═══ TEXT ═══

Do admins usually upgrade their DBs with each major release? I'm guessing it's highly contextual and depends on how easy it is to do so, but I've heard about places that never upgrade until it's a huge problem for them to do so (in order to avoid an even worse problem.)

18 comments

I don't unless I want to use something. The main consideration is hedging against an unusual problem in a new version vs. my software.

This may depend on your situation. For example, if you were running a large IT org with a few staff members with a lot of installed software, the cycle to process and check correct operation of each software under your management may be long enough that you'd start soon: by the time you are working on the last few systems under your responsibility, EOL for that Postgres version may be in sight.

You may also be working on a very new software project, where bugs are of lower consequence and you'd like to forestall the friction of an upgrade motivated by EOL. Or, you may find yourself in a lull in useful development and this is a good way to get ahead of maintenance, effectively reducing pressure in the future. In this case, I'd also consider upgrading...after a few months. Even Postgres has somewhat iffy .0 releases.

My own experience is in vertically integrated teams where we control all the software, so we typically upgrade every second or third version, leaving over a year to resolve issues before EOL of the version we're on.

I don't think I've worked in an environment where we've upgraded for every release. New projects may start on that newer version, but generally speaking for older projects there's a cost calculation done for the newer features versus the lift required to do the upgrade and ensure it doesn't introduce any regressions.

Someone already mentioned the view permissions shift here which looks at caller permissions versus the view creator permissions, that will be compelling in a lot of cases so like this is something that I'd probably raise internally for my team for a few of the apps we maintain and then have a back and forth with the principals, if we like it then go through our current list of work with a PM and our manager and see if it makes sense to do now with the current pipeline of work etc.

We are heavy on-prem Postgres users. We currently run all major versions from 10-13, and are upgrading some clusters to 14 very soon. Old versions are mostly to support internal tools that we're not upgrading for various reasons, and will go away when the apps that use them do.

We generally stay one major version behind on the main production clusters. The major reason is usually just scheduling - PG upgrades are large projects that touch a lot of things, take a lot of prep and impact every part of our business, so scheduling it is always a fraught negotiation.

If you don't have a lot of complexity, I recommend finding a cadence that doesn't hurt, but sticking with it. Once you get far enough behind, it becomes harder to upgrade, mostly because you also weren't upgrading surrounding tooling, so you end up changing a lot of things at once.

As your environment grows in complexity and use, at some point I think you'll find that nontechnical concerns start to dominate these decisions.

Where I work we've recently upgraded many PostgreSQL servers from 9.x/10.x/11.x to 14.x.

A very cool PostgreSQL feature is that, if you install a second instance on the same server, it will by default use a different path and port to run the second instance.

  root@example:~# pg_lsclusters
  Ver Cluster Port Status Owner    Data directory              Log file
  11  main    5432 online postgres /var/lib/postgresql/11/main /var/log/postgresql/postgresql-11-main.log
  14  main    5433 online postgres /var/lib/postgresql/14/main /var/log/postgresql/postgresql-14-main.log
Now you can dump and import databases on the second instance and test your applications with the new version. If it all works as expected, use pg_upgrade[1] to migrate everything to the new instance and switch the ports after the migration.

═══

• [TASK PROMPT]
Answer these questions using the discussion about upgrading Postgres.
(a) How often does the commenter working in vertically integrated teams typically upgrade?
(b) Which major versions does the commenter describing heavy on-prem use currently run?
(c) In the pg_lsclusters output, which port is the version 14 cluster using?
The records below this text were taken from a separate source.

═══ ENTRIES PROVIDED ═══

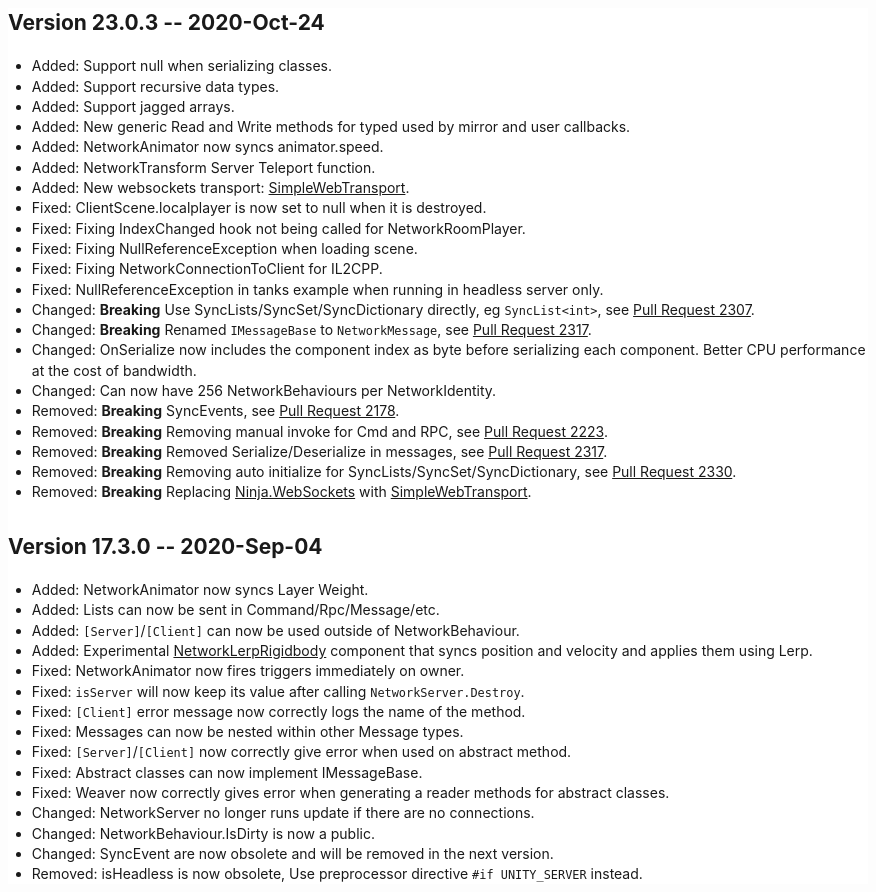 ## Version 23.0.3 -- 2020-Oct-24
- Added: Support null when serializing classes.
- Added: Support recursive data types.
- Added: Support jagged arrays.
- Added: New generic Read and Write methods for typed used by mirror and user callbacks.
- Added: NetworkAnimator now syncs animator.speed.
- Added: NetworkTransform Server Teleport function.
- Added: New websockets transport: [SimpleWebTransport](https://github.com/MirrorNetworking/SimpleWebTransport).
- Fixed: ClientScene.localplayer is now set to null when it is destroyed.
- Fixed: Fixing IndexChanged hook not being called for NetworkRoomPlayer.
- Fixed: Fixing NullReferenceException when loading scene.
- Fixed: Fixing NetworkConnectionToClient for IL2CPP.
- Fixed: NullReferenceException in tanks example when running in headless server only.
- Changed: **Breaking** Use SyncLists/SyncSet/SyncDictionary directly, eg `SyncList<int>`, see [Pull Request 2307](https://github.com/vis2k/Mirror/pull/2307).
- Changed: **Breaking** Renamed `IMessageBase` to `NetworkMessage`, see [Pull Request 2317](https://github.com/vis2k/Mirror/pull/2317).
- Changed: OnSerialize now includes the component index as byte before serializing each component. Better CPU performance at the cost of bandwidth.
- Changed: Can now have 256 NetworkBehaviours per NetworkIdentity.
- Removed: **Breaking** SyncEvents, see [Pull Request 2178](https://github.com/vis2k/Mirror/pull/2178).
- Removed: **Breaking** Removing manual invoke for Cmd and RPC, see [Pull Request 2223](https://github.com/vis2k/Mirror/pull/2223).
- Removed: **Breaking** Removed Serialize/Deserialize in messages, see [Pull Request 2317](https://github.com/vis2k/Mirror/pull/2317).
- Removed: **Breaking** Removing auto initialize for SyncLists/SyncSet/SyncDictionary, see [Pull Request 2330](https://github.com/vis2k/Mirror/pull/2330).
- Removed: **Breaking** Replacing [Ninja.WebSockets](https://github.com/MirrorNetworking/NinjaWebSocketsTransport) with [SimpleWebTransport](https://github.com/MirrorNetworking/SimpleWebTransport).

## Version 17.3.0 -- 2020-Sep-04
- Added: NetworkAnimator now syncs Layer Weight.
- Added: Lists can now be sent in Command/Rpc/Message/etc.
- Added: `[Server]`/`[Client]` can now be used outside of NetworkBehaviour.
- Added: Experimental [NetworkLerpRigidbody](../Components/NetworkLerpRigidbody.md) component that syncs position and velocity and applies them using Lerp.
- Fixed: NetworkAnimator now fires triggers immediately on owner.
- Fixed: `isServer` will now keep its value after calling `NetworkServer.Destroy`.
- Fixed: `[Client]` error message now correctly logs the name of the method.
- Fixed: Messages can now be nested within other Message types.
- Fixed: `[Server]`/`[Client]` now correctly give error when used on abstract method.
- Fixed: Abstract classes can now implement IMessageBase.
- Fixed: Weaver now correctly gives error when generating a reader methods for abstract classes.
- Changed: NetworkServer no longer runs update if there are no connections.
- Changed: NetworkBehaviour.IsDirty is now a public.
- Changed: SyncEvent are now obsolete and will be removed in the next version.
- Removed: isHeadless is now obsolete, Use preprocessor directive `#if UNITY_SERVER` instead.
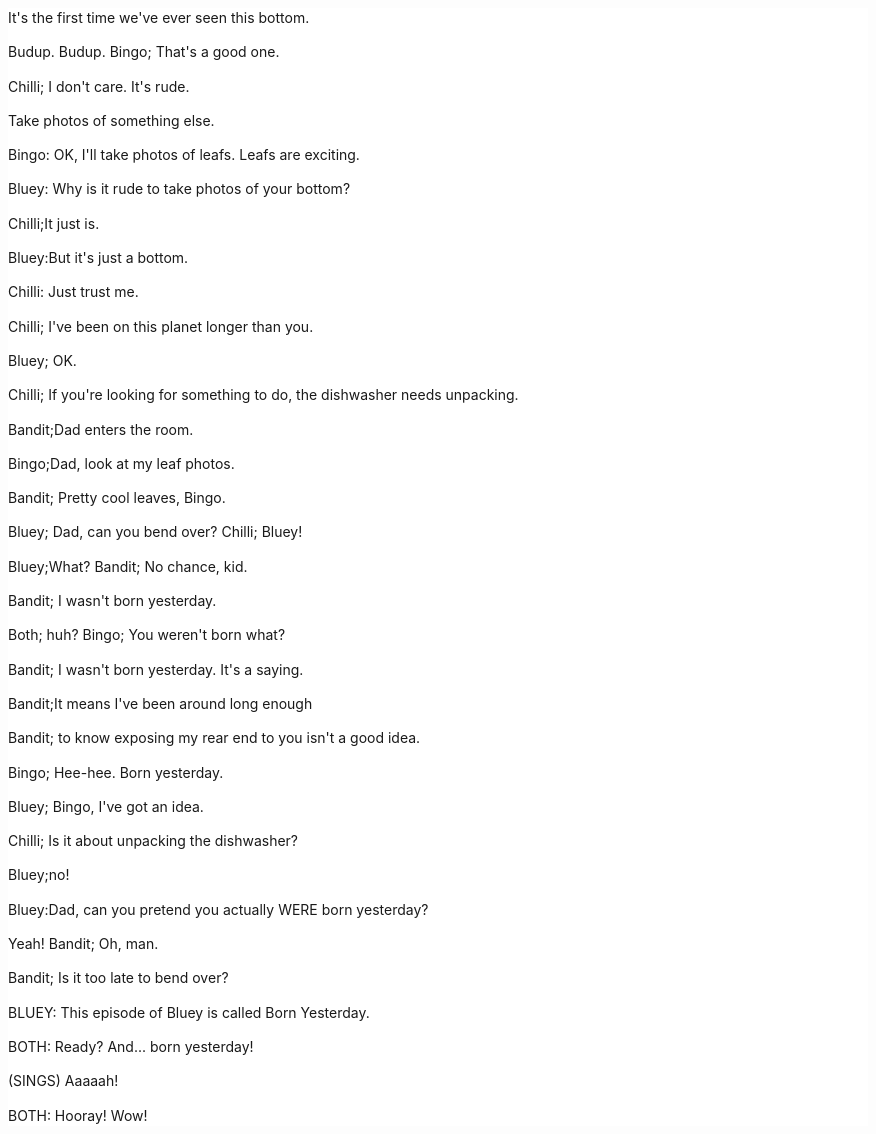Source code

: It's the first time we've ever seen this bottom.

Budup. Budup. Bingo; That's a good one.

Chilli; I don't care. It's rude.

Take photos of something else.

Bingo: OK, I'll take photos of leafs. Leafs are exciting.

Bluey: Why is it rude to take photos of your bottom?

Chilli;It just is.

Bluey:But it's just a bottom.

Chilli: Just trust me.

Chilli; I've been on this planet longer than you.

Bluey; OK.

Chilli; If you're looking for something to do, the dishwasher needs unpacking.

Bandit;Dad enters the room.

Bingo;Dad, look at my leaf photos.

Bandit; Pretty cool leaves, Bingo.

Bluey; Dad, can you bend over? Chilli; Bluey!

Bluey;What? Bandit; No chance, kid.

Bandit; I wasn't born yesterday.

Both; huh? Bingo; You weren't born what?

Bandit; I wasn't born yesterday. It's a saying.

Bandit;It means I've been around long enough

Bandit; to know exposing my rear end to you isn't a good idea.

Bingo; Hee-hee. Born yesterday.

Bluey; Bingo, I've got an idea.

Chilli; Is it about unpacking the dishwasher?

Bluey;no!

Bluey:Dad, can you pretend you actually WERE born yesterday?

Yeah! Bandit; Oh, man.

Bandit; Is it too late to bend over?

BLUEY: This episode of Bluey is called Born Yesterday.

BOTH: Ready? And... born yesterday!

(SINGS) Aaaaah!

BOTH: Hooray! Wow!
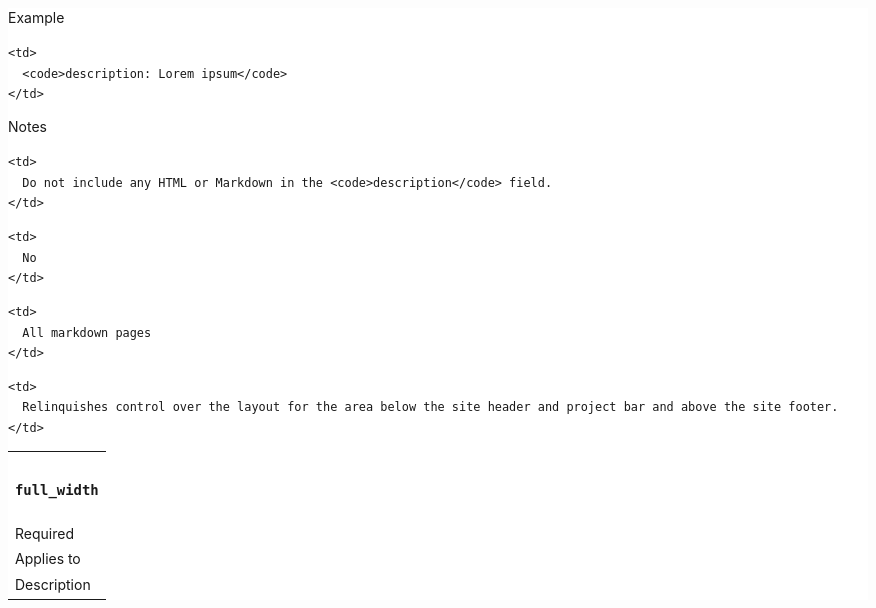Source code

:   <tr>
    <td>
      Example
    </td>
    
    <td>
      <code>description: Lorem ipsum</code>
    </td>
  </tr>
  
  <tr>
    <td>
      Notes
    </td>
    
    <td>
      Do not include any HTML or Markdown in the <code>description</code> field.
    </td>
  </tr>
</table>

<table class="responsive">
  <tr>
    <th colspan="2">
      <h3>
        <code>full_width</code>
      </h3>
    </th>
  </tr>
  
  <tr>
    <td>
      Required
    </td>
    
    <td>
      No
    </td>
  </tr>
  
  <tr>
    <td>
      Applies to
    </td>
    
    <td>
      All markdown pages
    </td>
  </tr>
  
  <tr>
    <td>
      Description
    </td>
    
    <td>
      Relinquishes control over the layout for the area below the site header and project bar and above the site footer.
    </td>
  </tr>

═══

• [ANSWER TO THE PROBLEM]
(a) Every second or third version.
(b) All major versions from 10 to 13.
(c) Port 5433.